After reading an article and watching a video about cleaning terra cotta pots, I decided that I would start by using an old nylon dish brush and some warm water with Dawn dishwashing detergent to clean the outside and inside of the pot. I also could have used a scrubby sponge to scrub off the green and black spots, but I wasn’t trying to get it looking perfect. I like a little grunge, as they say on HGTV’s Home Town.

Cleaning the pot

To disinfect the pot after cleaning, I filled a bucket with a gallon of water. The video and article I saw both said to mix 1 part bleach to 9 parts water, but I noticed my bottle of concentrated bleach had instructions to use only 1/3 cup bleach to 1 gallon of water (which is 1 part bleach to 48 parts water, I think. Isn’t it? Mathing – sometimes I got it, sometimes I don’t.), so I added the 1/3 cup bleach to my bucket of water. I scrubbed the pot inside and out with the bleach water, being careful to get in all the little planting holes on the sides.

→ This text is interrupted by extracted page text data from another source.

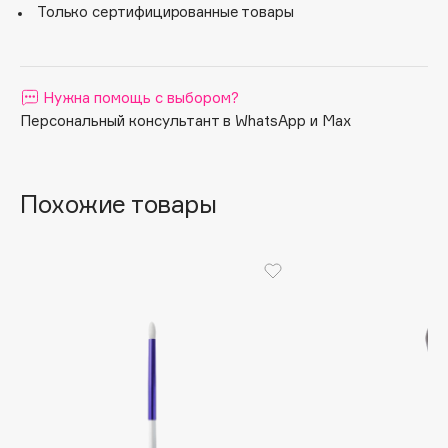
Только сертифицированные товары
Apagard
Aravia Professional
Arcadia
Нужна помощь с выбором?
Archetype
Персональный консультант в WhatsApp и Max
Architect Demidoff
ARIVE MAKEUP
Art&Fact
Похожие товары
Art-Visage
Artdeco
Astra
Atelier Rebul
Augustinus Bader
Aveda
Avene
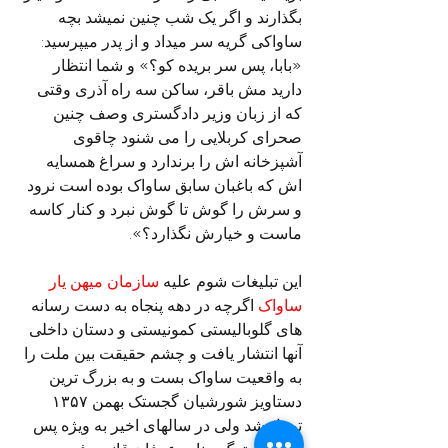
بگذارند و اگر یک شب چنین نمیشد بچه 
ساواکی گریه سر میداد و از پدر میپرسید: 
«بابا، پس سر بریده کو؟» و شما انتظار 
دارید مش باقر، ساکن سه راه آذری وقتی 
که از زبان وزیر دادگستری وصف چنین 
صحرای کربلایی را می شنود چاقوی 
آشپزخانه اش را برندارد و سراغ همسایه 
اش که باغبان سابق ساواک بوده است نرود 
و سرش را گوش تا گوش نبرد و کنار کاسه 
ماست و خیارش نگذارد؟».
این تبلیغات شوم علیه 
سازمان میهن یار 
ساواک
 اگرچه در دهه پنجاه به دست رسانه 
های گلوبالیستی کمونیستی و دستان داخلی 
آنها انتشار یافت و چشم حقیقت بین ملت را 
به واقعیت ساواک بست و به بزرگ ترین 
دستاویز شورشیان گجستک بهمن ۱۳۵۷ 
تبدیل شد ولی در سالهای اخیر به ویژه پس 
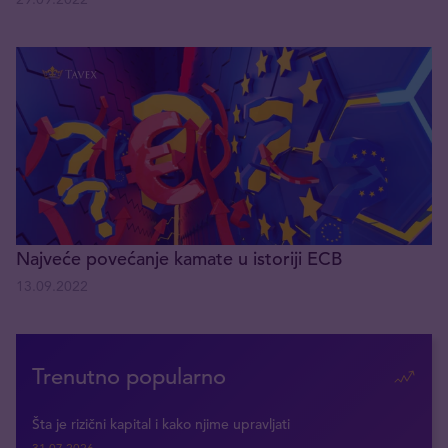
Najveće povećanje kamate u istoriji ECB
13.09.2022
Trenutno popularno
Šta je rizični kapital i kako njime upravljati
31.07.2026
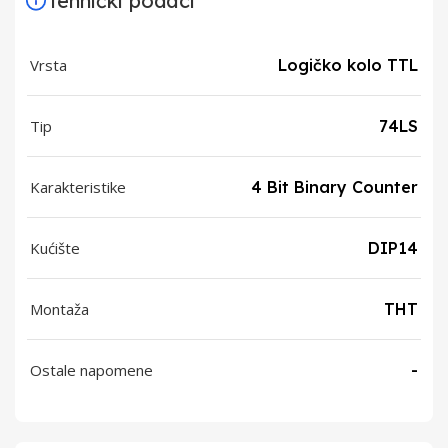
Tehnički podaci
Vrsta
Logičko kolo TTL
Tip
74LS
Karakteristike
4 Bit Binary Counter
Kućište
DIP14
Montaža
THT
Ostale napomene
-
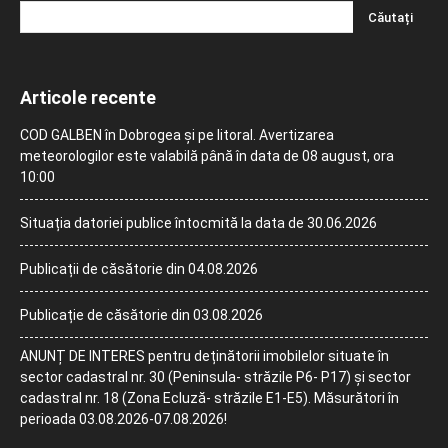
Articole recente
COD GALBEN în Dobrogea și pe litoral. Avertizarea
meteorologilor este valabilă până în data de 08 august, ora
10:00
Situația datoriei publice întocmită la data de 30.06.2026
Publicații de căsătorie din 04.08.2026
Publicație de căsătorie din 03.08.2026
ANUNȚ DE INTERES pentru deținătorii imobilelor situate în
sector cadastral nr. 30 (Peninsula- străzile P6- P17) și sector
cadastral nr. 18 (Zona Ecluză- străzile E1-E5). Măsurători în
perioada 03.08.2026-07.08.2026!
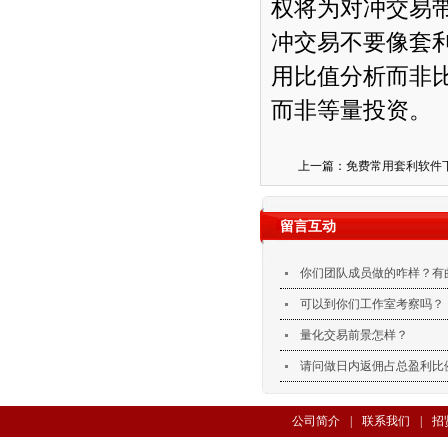
权将为对冲交易
冲交易不要像套
用比值分析而非
而非等量投资。
上一篇：
免费常用套利软件
留言互动
你们团队成员做的咋样？有
可以到你们工作室考察吗？
量化交易前景怎样？
请问做日内返佣占总盈利比
公司简介
|
联系我们
|
招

After cleaning and scrubbing with bleach water. Still a nice chippy vintage vibe!

After cleaning and disinfecting the pot and rinsing thoroughly, I am leaving it in the “sun” to let any bleach that might be left on the pot evaporate. I say “sun”, because we are having an atmospheric river such as the state hasn’t seen in 80 years, and we aren’t sure if the sun will actually come out at all this month! The video I watched said that to make sure there is no bleach left in your pot when it’s dry you should sniff it, and if you smell chlorine you should rinse it again and let it sit some more.

So, tomorrow after sniffing my strawberry pot to make sure there is no trace of chlorine left, I will plant my new plants! Now, off to decide which plants to plant where!